• Yapılacak iş:
Maymun çiçeği haberinde virüsün görüldüğü belirtilen kıtaların hepsini sıralayın.

• Belge bölümü:
──────────────────────────────

Avrupa, Kuzey Amerika, Avustralya ve Asya’da görülen maymun çiçeği virüsünün tespit edildiği ülke sayısı 18’e çıktı. Hacettepe Üniversitesi Tıp Fakültesi Çocuk Enfeksiyon Hastalıkları Bilim Dalı Başkanı Prof. Dr. Mehmet Ceyhan, şu anda Türkiye’de maymun çiçeği vakasının olma olasılığının çok yüksek olmadığını belirtmekle birlikte “Ancak bu Türkiye’ye gelemeyecek anlamına gelmez. Özellikle insan teması vakalar gelebilir. Bunun için mutlaka ülkeye giriş çıkışlarda iyi tedbirler almalıyız” uyarısında bulundu. Ceyhan, ülkelerin çiçek aşısına ilişkin geçmişte verdikleri sözleri tutmadığına dair bilgiler de vererek “Herkes ne olur ne olmaz diye virüsü saklamış” dedi.
DHA’nın haberine göre Prof. Dr. Ceyhan, yeni, duyulmayan ya da çok az görülen hastalıkların birdenbire görülebileceğini belirtti. “Bunun birincil nedeni, pandemi sırasında kendimizi iyi korumamız, hastalıklardan uzak durmamız, o nedenle de bu tip hastalıklara karşı bağışıklığımızın tam gelişmemesi, sonra da birdenbire bütün tedbirleri kaldırmamız” diyen Prof. Dr. Ceyhan, “Böyle olunca da bağışıklığı yetersiz olan, birdenbire temasa son derece açık toplum haline geldik. Maymun çiçeği hastalığı da aslında insanda çiçek yapan, sonra ortadan kaldırılan ama milyonları öldüren, kör bırakan virüsün akraba virüslerinden bir tanesi” diye ekledi.

──────────────────────────────

• Veri kümesi:
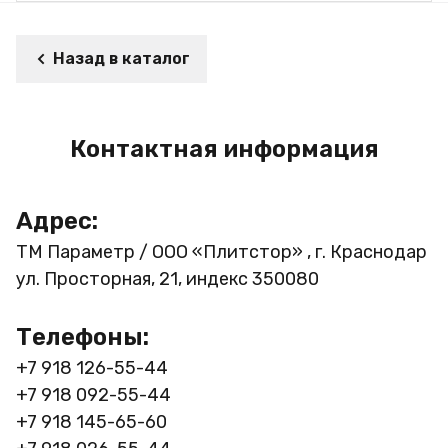
Назад в каталог
Контактная информация
Адрес:
ТМ Параметр / ООО «Плитстор» , г. Краснодар
ул. Просторная, 21, индекс 350080
Телефоны:
+7 918 126-55-44
+7 918 092-55-44
+7 918 145-65-60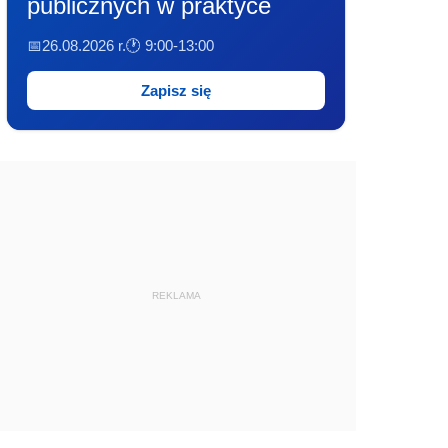
publicznych w praktyce
📅26.08.2026 r.
🕐 9:00-13:00
Zapisz się
REKLAMA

──────────────────────────────

• Alıştırma sonucu:
Avrupa, Kuzey Amerika, Avustralya, Asya